Watching that unfold, I was already surprised by how people are coming across–in part because of the editing, but also because of their game play.

Some were just like they were in person: Gillian behaved exactly like she didn’t want to, and knew that was why she got voted out second, and Randy was hysterical, but managed to stay quiet to his actual tribe.

But Matty came across as much more likable on TV, and even evil Corinne seemed totally benign, or she will until she turns on one of her new alliance members (Charlie, Marcus, Jacquie, and Bob, which could be a formidable alliance, if they ever actually get to vote someone out). Charlie‘s crush on Marcus is annoying in its pointlessness, and Dan wasn’t quite the same affable guy once the game started.

At Tribal Council, Dan was surprisingly defensive, and even argued with Jeff. Tribal, by the way, was much longer (about 90 minutes) and Jeff was much more confrontational than we saw on TV, and his language was much stronger.

I thought his goading them into electing a leader was annoying and both out of character for Jeff because it was so manipulative, but that also came after about a 30 to 45 minutes of the tribe being totally blank and emotionless and delusional about how well they were doing. Probst finally got them to open up, and that’s what we saw last night.

My favorite part was when Jeff told them that the members of the media would have beaten them in the immunity challenge because they were so slow, even though we sit on our fat asses all day.

Speaking of that challenge, the members of the press ran the challenge against the Dream Team–and got our fat asses kicked.

We were yellow, Kota, and I was in the first position.
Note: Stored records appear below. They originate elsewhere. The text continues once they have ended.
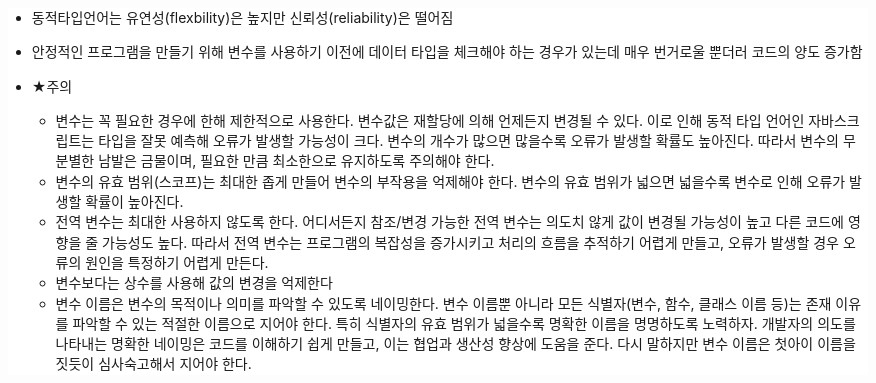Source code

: * 동적타입언어는 유연성(flexbility)은 높지만 신뢰성(reliability)은 떨어짐
* 안정적인 프로그램을 만들기 위해 변수를 사용하기 이전에 데이터 타입을 체크해야 하는 경우가 있는데 매우 번거로울 뿐더러 코드의 양도 증가함

* ★주의
  * 변수는 꼭 필요한 경우에 한해 제한적으로 사용한다. 변수값은 재할당에 의해 언제든지 변경될 수 있다. 이로 인해 동적 타입 언어인 자바스크립트는 타입을 잘못 예측해 오류가 발생할 가능성이 크다. 변수의 개수가 많으면 많을수록 오류가 발생할 확률도 높아진다. 따라서 변수의 무분별한 남발은 금물이며, 필요한 만큼 최소한으로 유지하도록 주의해야 한다.
  * 변수의 유효 범위(스코프)는 최대한 좁게 만들어 변수의 부작용을 억제해야 한다. 변수의 유효 범위가 넓으면 넓을수록 변수로 인해 오류가 발생할 확률이 높아진다.
  * 전역 변수는 최대한 사용하지 않도록 한다. 어디서든지 참조/변경 가능한 전역 변수는 의도치 않게 값이 변경될 가능성이 높고 다른 코드에 영향을 줄 가능성도 높다. 따라서 전역 변수는 프로그램의 복잡성을 증가시키고 처리의 흐름을 추적하기 어렵게 만들고, 오류가 발생할 경우 오류의 원인을 특정하기 어렵게 만든다. 
  * 변수보다는 상수를 사용해 값의 변경을 억제한다
  * 변수 이름은 변수의 목적이나 의미를 파악할 수 있도록 네이밍한다. 변수 이름뿐 아니라 모든 식별자(변수, 함수, 클래스 이름 등)는 존재 이유를 파악할 수 있는 적절한 이름으로 지어야 한다. 특히 식별자의 유효 범위가 넓을수록 명확한 이름을 명명하도록 노력하자. 개발자의 의도를 나타내는 명확한 네이밍은 코드를 이해하기 쉽게 만들고, 이는 협업과 생산성 향상에 도움을 준다. 다시 말하지만 변수 이름은 첫아이 이름을 짓듯이 심사숙고해서 지어야 한다.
We were actually ahead when we came out of the swamp (although I had no leeches, dammit), but for reasons that I’ll reveal in my book (tease!), we fell way behind.

Still, we caught up at the end, thanks to our strategy of just digging a tiny bit out from under that final gate and going in feet or head first. But by then, the Dream Team had completed most of their puzzle, and I stood on the mat and became an obnoxious Survivor cast member, looking at Fang’s puzzle and yelling directions to our three puzzle masters. Yes, I was that annoying person; I am ashamed.

The whole challenge was thrilling yet exhausting, and took a long time, probably 20 minutes. (The editing made it look a lot faster than it was for the actual contestants, too.) The crater/hill was massive, and after swimming and climbing and running to the sand, we were all out of breath. And digging through sand is ridiculously difficult.

You could get a sense of the size from the helicopter shot–which, by the way, was of the Dream Team, as were almost all of the helicopter shots. The shot of the immunity challenge, for example, wasn’t even filmed on the same day.

You can see the trampled area where the 75 or so crew members stood with cameras and other equipment, and also where the trail that leads to it stops at the little swamp. There was a metal bridge there for crew and equipment, but it was removed by the time the overhead shot was filmed.

The challenge producers have rehearsals in part to make adjustments, which is why Survivor‘s challenges don’t suck like the ones on other shows. Afterwards, the producers, including Jeff, talked about multiple things that didn’t work, and made those changes before the actual challenge, which took place the next day.

After we ran it, they decided to a) bury the puzzle piece bags in shallower holes, because it took us too long to get them out, b) have Jeff suggest they start digging in the center, whereas those on our team (who actually bothered to dig–tease!) were spread around because we had no idea where the bags were, and c) number the table to correspond with puzzle piece bags, so the order and direction of the three puzzles was clear.

In other words, it was much more difficult for us than it was for them, which is why when I watched the tribes run it the next day, I had no sympathy at all, even though after it was all over, someone handed me a towel and bottled water and we went back to take showers and eat lunch.